About

elwood-spatial is an information-theoretic outlier detection library for temporal-spatial networks. It has been originally developed and purposed for detecting outliers in air-sensor networks (measuring PM2.5 during smoke events), however it can be broadly applied to fit other use cases in enivronmental monitoring and beyond. This package implements the methods described in the paper Detecting outliers in PM2.5 air sensor networks during smoke events using information theory and machine learning by Stuart J. Illson and Karoline K. Barkjohn.

Citing This Package

If you use elwood-spatial in your research, please cite it as follows:

Illson, S. (2026). elwood-spatial: Information-Theoretic Outlier Detection
for Spatial Networks (v0.1.1). Zenodo. https://doi.org/10.5281/zenodo.18856270

DOI: 10.5281/zenodo.18856270

Why Information Theory?

Information theory, first introduced by Claude (Elwood) Shannon in 1948, provides a mathematical framework for quantifying uncertainty and surprise in data. Originally developed to optimize the transmission of messages over communication channels, it has since been extended to fields as diverse as genetics, neuroscience, climate science, and machine learning.

The two principal concepts, entropy and information content, offer potential utility in interpreting sensor behavior within a network. Entropy captures the degree of disorder, or unpredictability, within a system. In a sensor network, high entropy reflects disorder or instability, such as conditions where smoke intrusion is causing nearby devices to report drastically different measurements. Conversely, low entropy indicates broad agreement and observed stability across the network.

The information content of a device within its network reflects the unexpectedness, or surprise, of a given value being seen relative to its neighbors. This can characterize the state of the network as a whole, as well as identify individual devices that deviate from their local network.

These information-theoretic concepts work in concert: they accommodate networks of varying size and device type, while providing measures of disorder that remain meaningful during rapidly evolving events, such as wildfire smoke intrusion.

How It Works in Practice

Information-theoretic methods inherently scale with network density, adapting to networks where any node may have many or few neigboring observations, allowing adoption without the need for reparameterization. They can detect non-linear relationships in the data, making them robust to complex and shifting patterns

One of the key advantages is that the framework will defer classification during periods of high uncertainty: when the network becomes disordered, premature characterizations are avoided. Because the approach is contingent on network agreement, the networks sizes and parameter sensitivity can be tuned to tolerate varying levels of disorder across spatial proximities or event types, from highly localized anomalies to very large events. This prevents the removal of potentially valuable data under unstable conditions.

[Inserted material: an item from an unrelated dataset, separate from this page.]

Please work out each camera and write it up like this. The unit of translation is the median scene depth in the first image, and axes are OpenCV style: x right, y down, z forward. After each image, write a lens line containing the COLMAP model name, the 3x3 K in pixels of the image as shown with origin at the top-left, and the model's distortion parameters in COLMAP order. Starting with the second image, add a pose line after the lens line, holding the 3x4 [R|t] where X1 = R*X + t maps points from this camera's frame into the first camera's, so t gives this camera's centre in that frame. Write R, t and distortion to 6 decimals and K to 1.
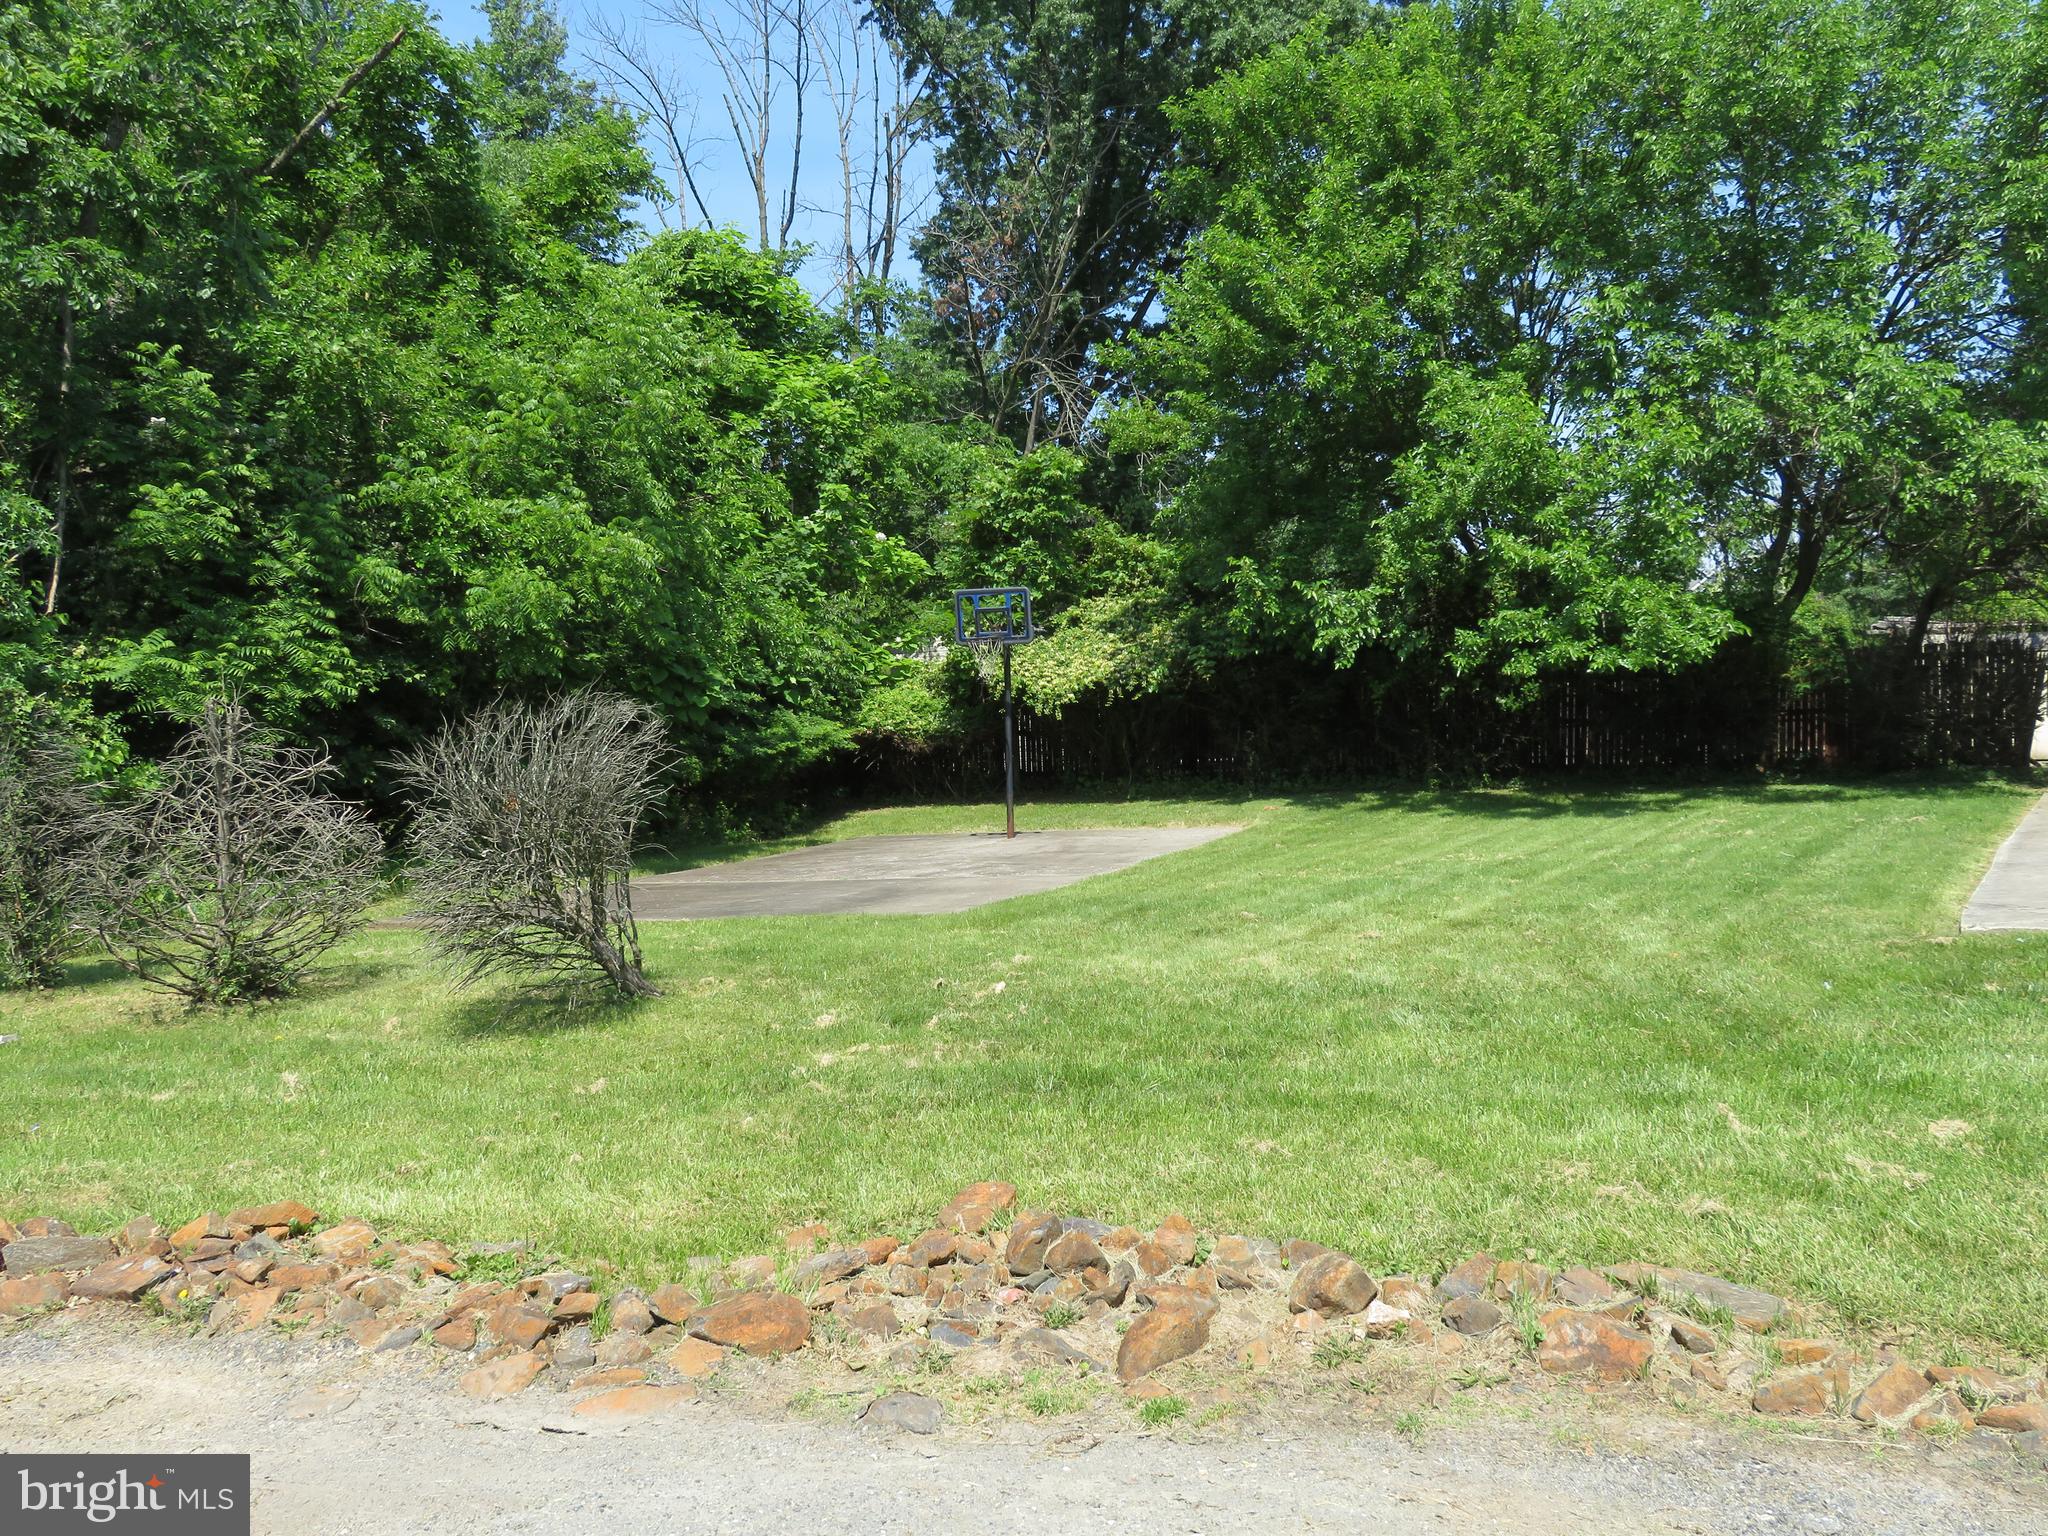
lens RADIAL K [[1695.7, 0, 1026.5], [0, 1695.7, 765.7], [0, 0, 1]] dist [-0.001207, -0.002598]
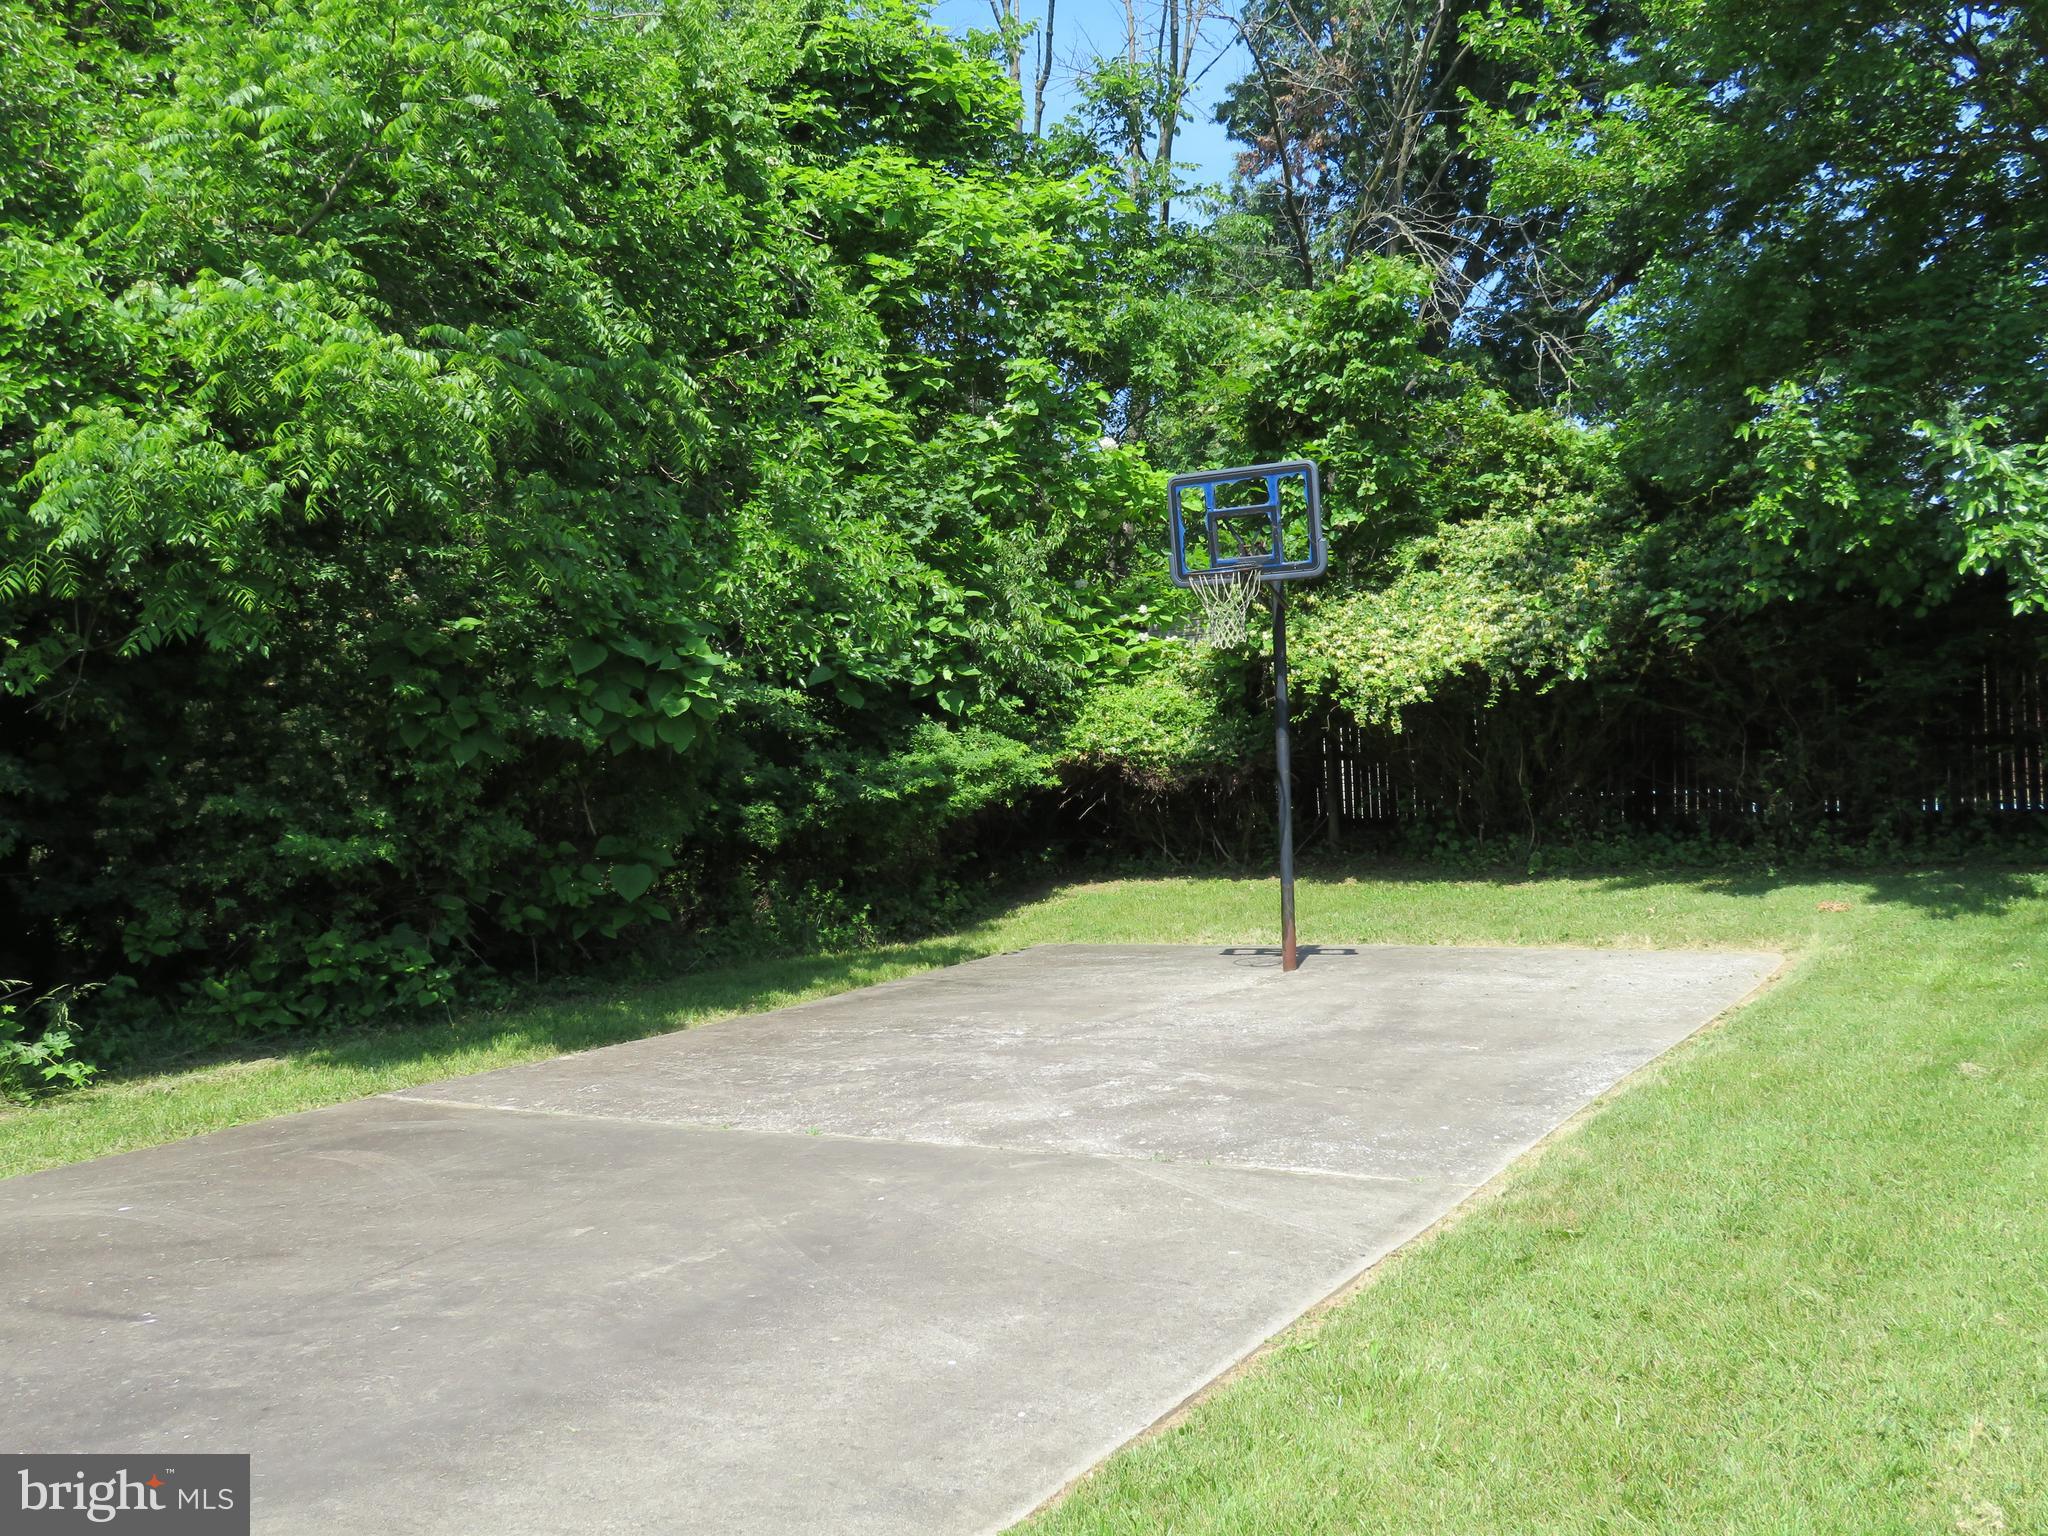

One caveat is that measurements need to be discretized into categorical bins. This can be done according to your domain specific criteria. The detection rule flags a device as an outlier only when three conditions are simultaneously met:

Outlier detection equation
  1. The device's measurement carries high information content; it is surprising relative to its network Information content equation
  2. The network has low entropy; neighboring devices are in broad agreement (ordered network) Shannon entropy equation
  3. The device's bin classification is sufficiently distant from the network average in measurement space Bin deviation equation
Variable definitions for the outlier equation
Temporal Context and Machine Learning

While the rule-based equation operates on a single time step, the research also explored extending the framework by incorporating temporal behavior through a gradient-boosted decision tree (XGBoost) model. By adding features that capture recent measurement history, the model can identify faulty devices whose behavior is diverging from their neighbors over time, even when the instantaneous deviation is subtle.

Amending with Coefficient of Variation

Using the coefficient of variation (CV) can be useful in amending the outlier list after the information-theoretic rule has run. CV measures how dynamic a device's readings have been over a recent window (typically 24 hours), expressed as a percentage of the mean.

This amendment works in two directions:

  • Adding stuck sensors: A device reporting a high value with very low CV (e.g. ≤ 7.5%) is likely flatlined or stuck, it hasn't changed over time. These sensors may not be caught by the information-theoretic rule if their network is in broad agreement with the stuck reading. The CV check catches them independently.
  • Removing dynamic sensors: Conversely, a flagged sensor with high CV is actively changing. This suggests it may be responding to a real event, even if it is anamolous. Removing it from the outlier list gives the event time to resolve naturally.
Choosing your approach depends on your use case. For example, when considering public health messaging, removing high-CV sensors from the outlier list allows genuine anomalous events to resolve without prematurely discarding valid data. For sensor maintenance and QA/QC, adding low-CV sensors helps catch stuck devices early before they degrade data quality over time. The CV threshold and value criteria should be tuned to your domain, they are not universal constants. See the Inspecting Parameters guide for code examples.

Author

Stuart Illson.

License

elwood-spatial is released under the BSD 3-Clause License.

Huxley the dog and Elwood the crow
Huxley (dog) and Elwood (crow). Bonded over a shared love of dog treats and hanging out in the front yard in the sun.